|"Oh Joe, how did this happen?"|
|"Are you sure you belong here?"|
|"I don't take a pink one and a yellow one."|
|"If it's Tuesday, it must be meatloaf."|
|"Physical Therapy said I can't come anymore."|
And the Home of the Brave is the story of Lillian Ross, an 84-year-old, ailing widow, on her first day of admission to a nursing home. She quickly learns about institutional living: her possessions are reduced to a handbag and a suitcase; she is assigned a room with a stranger; her first encounters with caregivers are uneasy; and in the dining hall, among other residents, she finds personal contact just as elusive. Through it all, Mrs. Ross struggles to maintain her dignity and a measure of control over her life. In the end she breaks through the isolation.

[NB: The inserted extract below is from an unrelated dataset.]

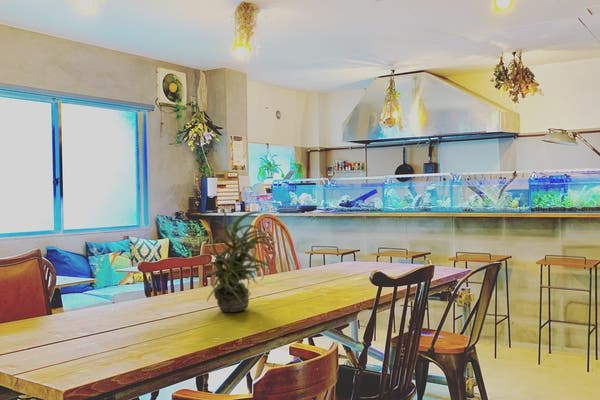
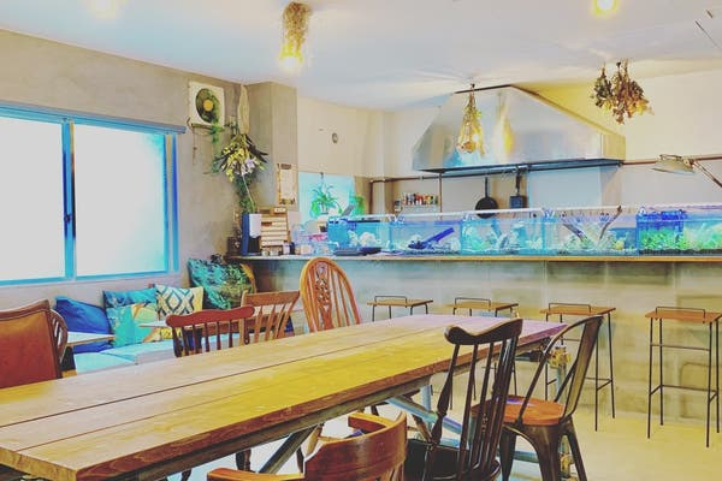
- potted plant [193,208,275,313]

And the Home of the Brave is about relationships. Important relationships directly affect the quality of our lives. For nursing home residents, the important relationships, after family, are those with caregivers and peers. A good relationship between a resident and a caregiver makes for better care. A good relationship between roommates contributes to a comfortable living arrangement. There are no villains and no heroes. Residents struggle to maintain control over their lives and staff try to provide humane care.

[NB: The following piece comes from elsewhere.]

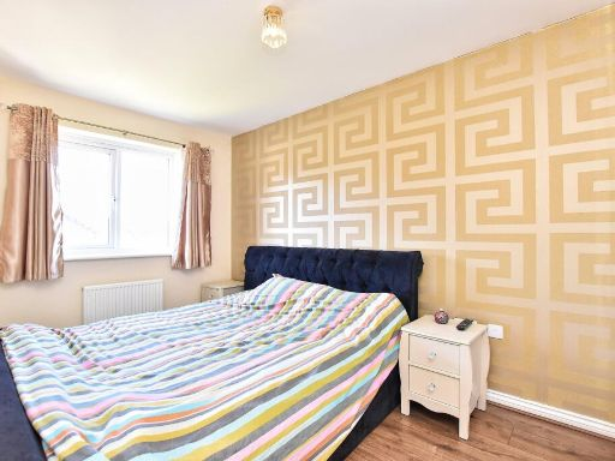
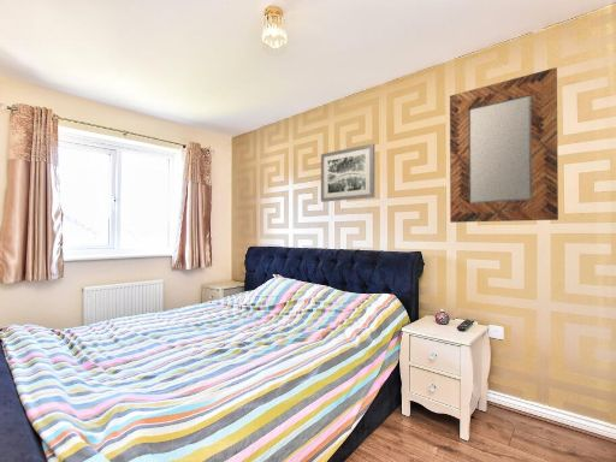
+ wall art [320,142,375,203]
+ home mirror [449,66,559,224]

And the Home of the Brave provides sensitivity training for caregivers and students of gerontology and is a tool for teaching residents' rights. Staff are stimulated to discuss their issues, such as working with difficult residents, handling the death of a resident, coping with staff shortages and overwork. For residents, the video triggers discussion of the continuous process of adjustment and the development of strategies for coping with congregate living.
And the Home of the Brave serves as a springboard for discussion in groups, classes, and workshops. The story is told from the residents' point of view. There is enough humor for residents and staff to recognize themselves comfortably.